Eigentlich ist das gar nicht meine übliche Route beim Spazierengehen, doch ich bin einfach meiner Intuition gefolgt und erreiche schließlich die lange Brücke, die an der Straße entlang führt. Schön ist dieser Teil des Weges zwar nicht, aber der Blick auf den blauen Himmel ist frei und wenn die Sonne durchbricht, spendet sie ein wenig Wärme. Auf Höhe der Lahn halte ich kurz inne, ihrem ruhigen Fluss ein wenig zuzusehen, davon zu lernen.

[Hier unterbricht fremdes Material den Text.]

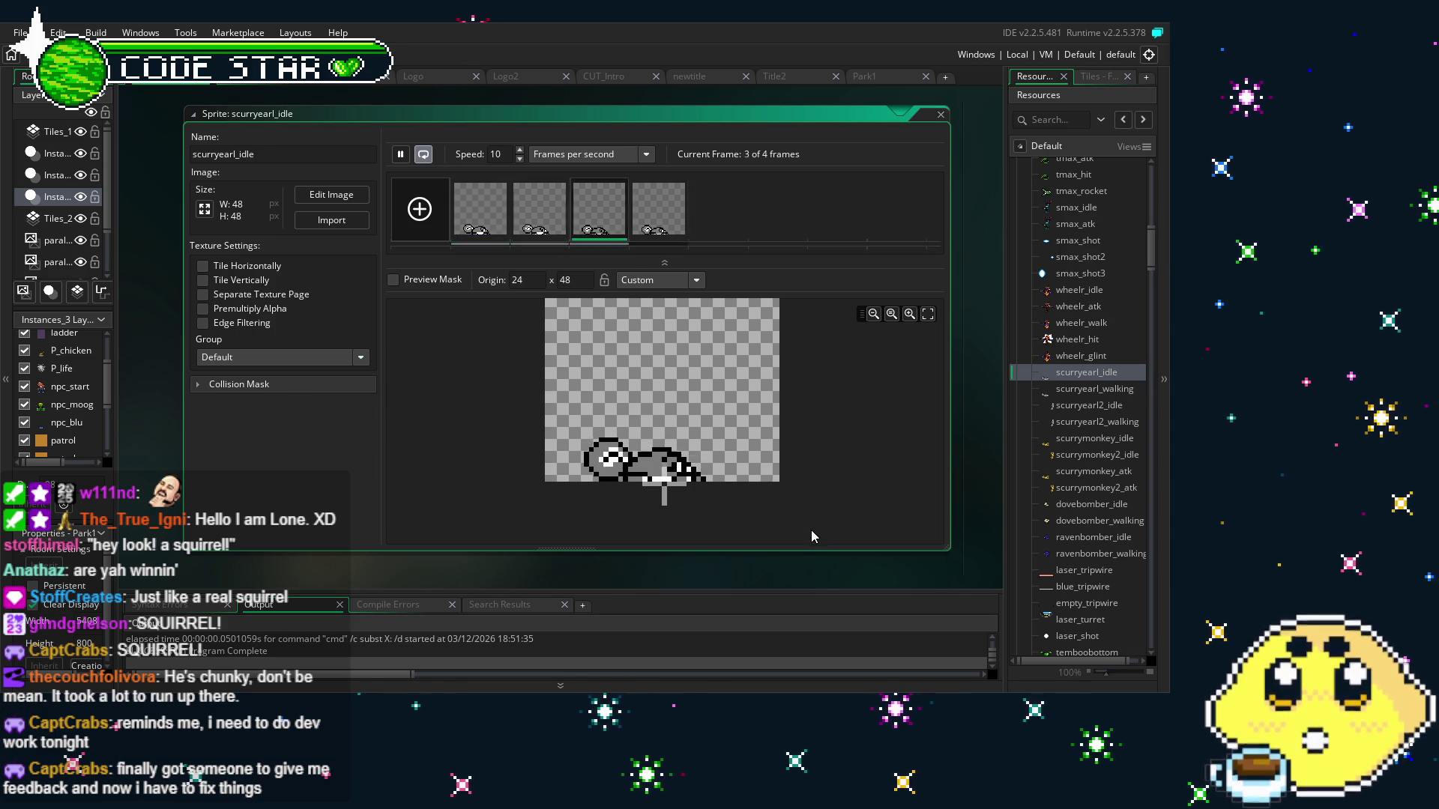
{"action": "scroll", "coordinate": [811, 529], "scroll_direction": "up", "scroll_amount": 2}
{"action": "scroll", "coordinate": [799, 473], "scroll_direction": "up", "scroll_amount": 1}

Doch hier auf der Brücke ist der Wind noch kälter und er gräbt sich in mein Gesicht, zieht an meinen Ohren. Aber es ist nicht unangenehm. Im Gegenteil, es fühlt sich lebendig an, ich fühle mich lebendig an. Mein Blick schweift einmal mehr über die schlafende Schönheit der Natur, der, die in der Stadt noch übrig geblieben ist und gibt mir wieder dieses Gefühl von einer Art Magie umgeben zu sein, die alles durchdringt, besonders an diesen Tagen. Wieder lächele ich.
Dann lasse ich die Brücke hinter mir und erneut taucht die Sonne alles in ihr wärmendes Licht. Nun da ich schon eine Weile draußen bin, sind meine Ohren sehr kalt. Doch ihre Strahlen mildern den gefühlten Frost und sie scheint so, als würde sie mir den Weg nach Hause leuchten wollen, dorthin wo sie mich zu diesem Spaziergang eingeladen hat.
Nur gegen Ende lässt meine Aufmerksamkeit einmal kurz nach, als ich von zwei Kindern überholt werde. Ein schlafender Strauch erinnert mich mit einem seiner Äste an meinen Vorsatz, auch diesen Spaziergang achtsam zu begehen und ich muss wieder lächeln.
Als ich nach einer guten Stunde in meine Wohnung zurückkomme, strahlt die Sonne noch immer durchs Fenster. Die meisten Menschen verbinden mit Weihnachten sicher keinen Spaziergang bei Sonnenschein, aber wenn Weihnachten symbolisch für die Geburt steht und die damit verbundene Hoffnung, was könnte das besser verkörpern als das Licht der Sonne.